Exercise aim: Start at the line below containing "라는 생각이었습니다. 어느날 올림픽 대교를 건너다가 눈앞" and stop at the line containing "것 같지는 않습니다.". Repeat every line of that stretch exactly, and nothing outside it.

Information provided:
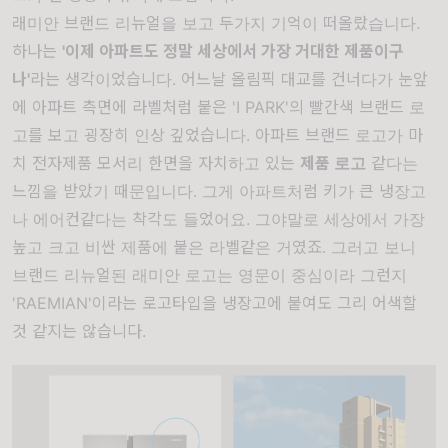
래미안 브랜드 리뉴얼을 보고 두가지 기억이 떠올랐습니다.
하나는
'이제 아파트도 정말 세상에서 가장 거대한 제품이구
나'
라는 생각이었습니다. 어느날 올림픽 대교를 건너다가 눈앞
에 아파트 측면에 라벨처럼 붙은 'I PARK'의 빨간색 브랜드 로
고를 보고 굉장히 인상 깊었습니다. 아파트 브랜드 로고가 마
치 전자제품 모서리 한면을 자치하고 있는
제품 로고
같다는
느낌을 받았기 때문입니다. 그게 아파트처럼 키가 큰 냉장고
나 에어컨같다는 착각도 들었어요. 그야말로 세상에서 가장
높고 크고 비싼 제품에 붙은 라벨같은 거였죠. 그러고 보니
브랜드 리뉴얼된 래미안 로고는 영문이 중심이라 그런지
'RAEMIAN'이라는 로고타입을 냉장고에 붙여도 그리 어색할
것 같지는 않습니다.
...
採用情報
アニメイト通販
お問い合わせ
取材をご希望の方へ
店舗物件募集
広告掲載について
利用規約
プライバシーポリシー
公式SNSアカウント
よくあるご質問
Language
* * *
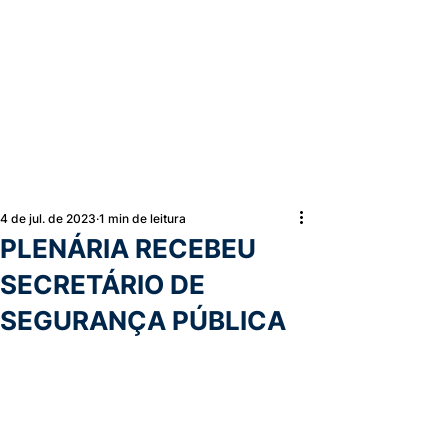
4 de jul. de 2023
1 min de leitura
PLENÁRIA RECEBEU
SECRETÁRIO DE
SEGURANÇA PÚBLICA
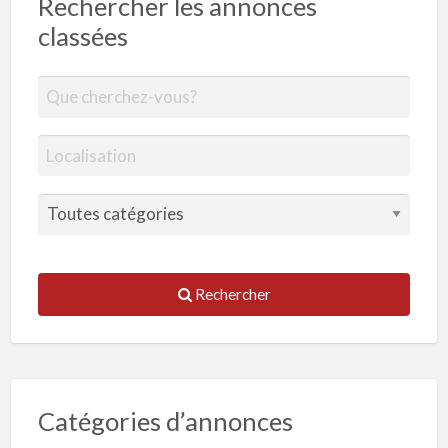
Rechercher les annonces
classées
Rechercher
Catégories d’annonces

Solution to this exercise:
라는 생각이었습니다. 어느날 올림픽 대교를 건너다가 눈앞
에 아파트 측면에 라벨처럼 붙은 'I PARK'의 빨간색 브랜드 로
고를 보고 굉장히 인상 깊었습니다. 아파트 브랜드 로고가 마
치 전자제품 모서리 한면을 자치하고 있는
제품 로고
같다는
느낌을 받았기 때문입니다. 그게 아파트처럼 키가 큰 냉장고
나 에어컨같다는 착각도 들었어요. 그야말로 세상에서 가장
높고 크고 비싼 제품에 붙은 라벨같은 거였죠. 그러고 보니
브랜드 리뉴얼된 래미안 로고는 영문이 중심이라 그런지
'RAEMIAN'이라는 로고타입을 냉장고에 붙여도 그리 어색할
것 같지는 않습니다.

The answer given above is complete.